Las posibilidades de la economía indiana quedaban frenadas por el peso metropolitano.  El papel intermediario de España entre los productos hispanoamericanos y los mercados ultramarinos de Europa reportaban a la metrópoli altos lucros.  La lucha por la independencia se agudizará al querer los americanos asegurarse el contacto directo entre sus productos y las nuevas metrópolis económicas.  Por este sistema económico, basado en fórmulas mercantilistas (obtención de una balanza comercial favorable), la metrópoli se reserva el monopolio comercial: intercambio de materias primas baratas por productos manufacturados metropolitanos.  Este sistema había sido roto desde el siglo XVII por el contrabando, derivado de la incapacidad española en suministrar a sus colonias todos los productos manufacturados necesarios.

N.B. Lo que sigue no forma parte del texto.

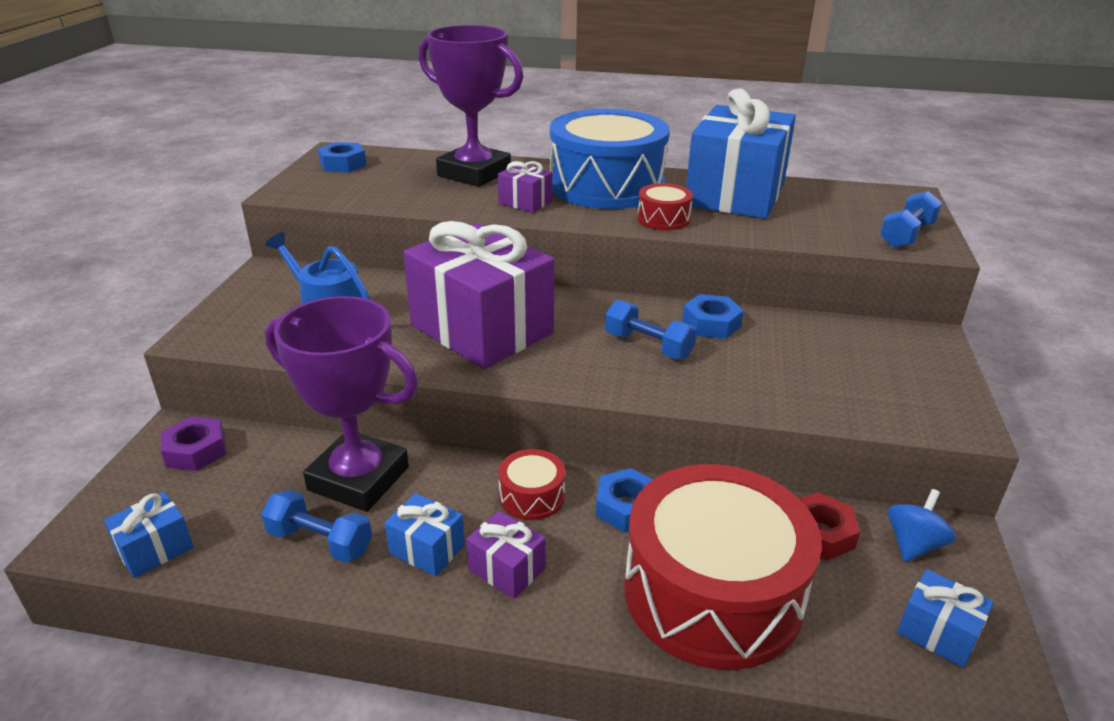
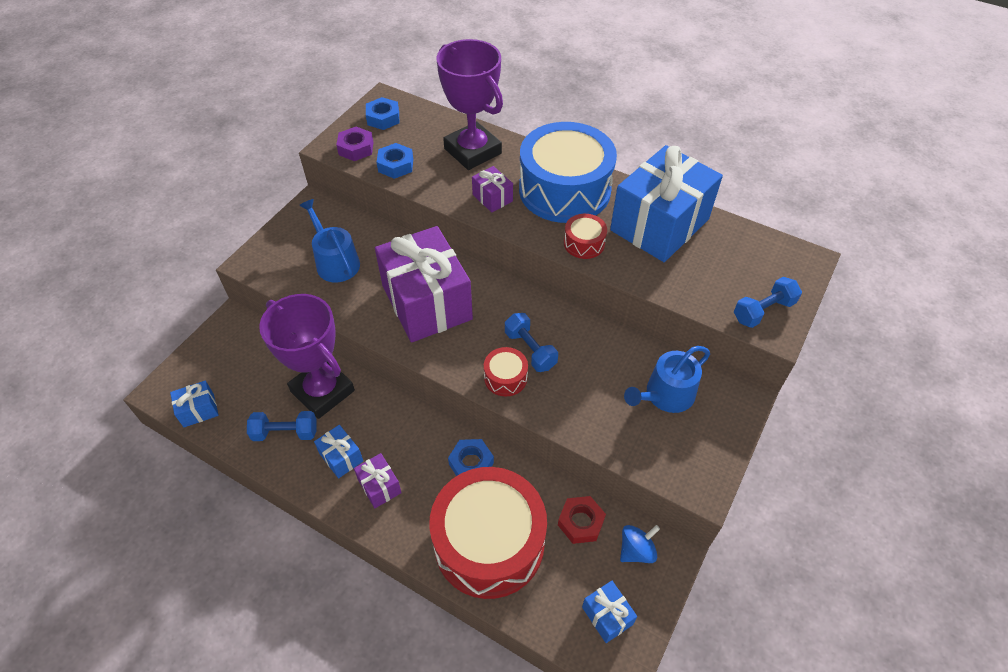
camera: 20 degrees right, 20 degrees up
(196, 451) = (238, 340): purple nut -> purple nut (356, 148)
(320, 541) = (285, 432): blue dumbbell -> blue dumbbell turned 45 degrees counterclockwise
(532, 496) = (418, 437): red drum -> red drum (505, 377)
(711, 324) = (587, 340): blue nut -> blue nut (395, 165)
(843, 352) = (665, 395): none -> blue watering can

La estructura social colonial estaba caracterizada también por varios problemas:
Existe el predominio de los españoles peninsulares, detentadores de los cargos públicos, que controlan toda la problemática político-administrativa de la región.  Se mostraban como la superestructura de la jerarquía ejecutiva de una corte lejana.
Bajo ellos están los criollos, hijos de españoles nacidos en América; se sentían en su tierra, puros de toda mezcla racial, poseedores de haciendas, oficiales del ejército, comerciantes, etc.; sus fórmulas de vida pretendían mantenerse dentro del código de la hidalguía castellana, y, privados de los cargos principales, habían logrado dominar los ayuntamientos y los cabildos, desde donde comenzará, desde 1808, el movimiento de las juntas.

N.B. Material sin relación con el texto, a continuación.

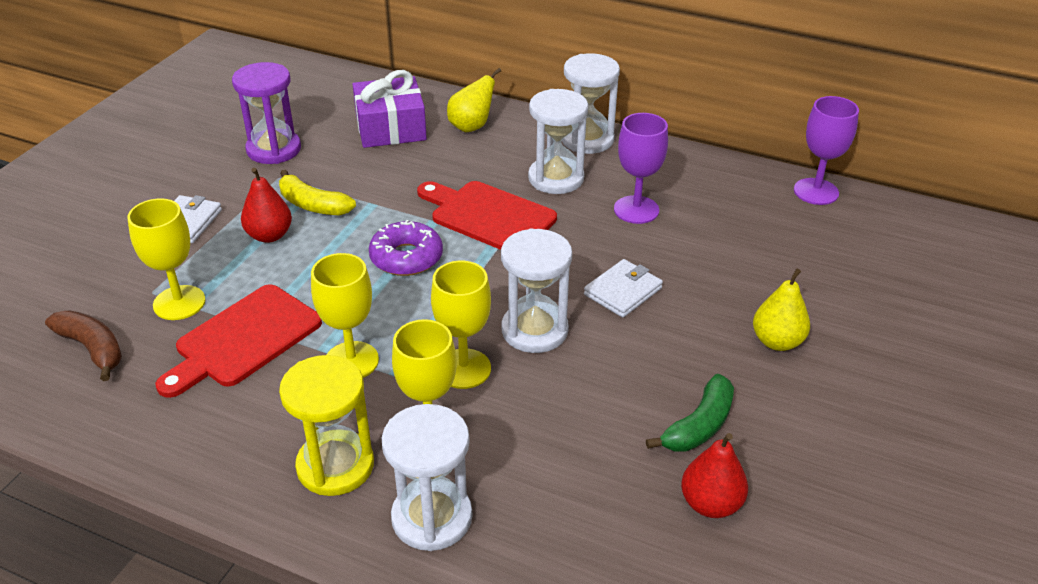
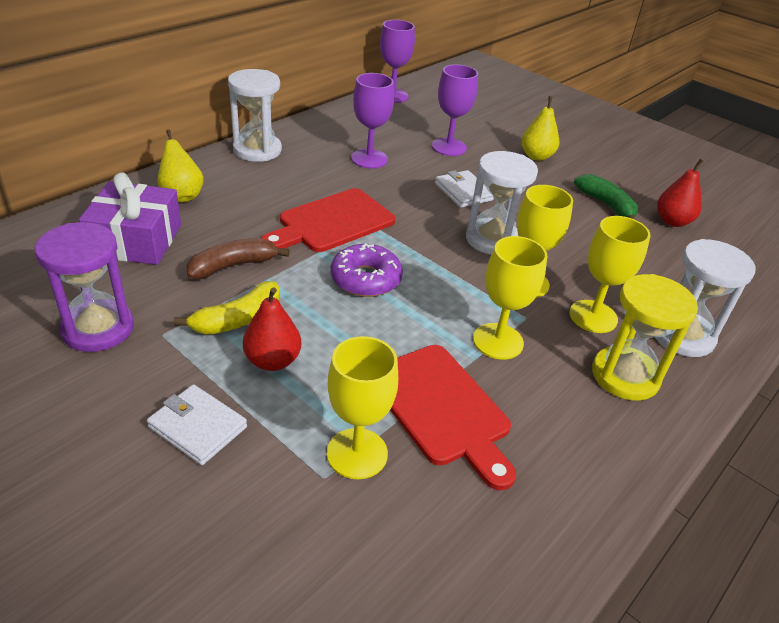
camera: 75 degrees left, 0 degrees up
(92, 349) = (409, 547): brown banana -> brown banana (233, 266)
(556, 178) = (301, 178): white hourglass -> none
(724, 261) = (449, 147): none -> purple goblet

Estamos ante una sociedad celeidoscópica con una gama de matices, pero con una separación externa cada vez más amplia entre las altas capas adineradas y las bajas, pauperizadas y arrastrando una mísera existencia.  En este estado de cosas, la gran burguesía comercial, con su extraordinaria potencialidad económica, emplea a cargadores, acarreadores, muleros, estibadores, marineros, etc; la aristocracia terrateniente, con raigambre política y vida fastuosa, explota a los míseros peones.   La alta burocracia administrativa, con virreyes, gobernadores, capitanes generales, servidos por escribanos, conserjes, criados, etc; el ríquisimo alto clero urbano y el pobre clero rural; altos mandos militares y la soldadesca, etc...

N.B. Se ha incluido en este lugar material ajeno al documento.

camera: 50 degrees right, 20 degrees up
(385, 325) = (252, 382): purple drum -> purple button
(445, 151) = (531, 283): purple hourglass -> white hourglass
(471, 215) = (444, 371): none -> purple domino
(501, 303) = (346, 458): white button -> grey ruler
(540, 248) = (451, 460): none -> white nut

Dentro de esta sociedad, en vísperas de la insurgencia, se connota una profunda crisis de autoridad no compensada por ningún freno de la inmoralidad: curas con concubinas, esquilmadores de rentas, confesores exigiendo limosna por la absolución, seminaristas amancebados, cadáveres en los caminos para evitar gastos de entierro, bandolerismo, supersticiones, bebedizos amorosos, juegos de azar, lupanares; la alta sociedad era la primera en dar mal ejemplo al pueblo.  Exclamaban los obispos reunidos en La Plata: "Lo encancerado de este arzobispado pide sangre y fuego para su remedio".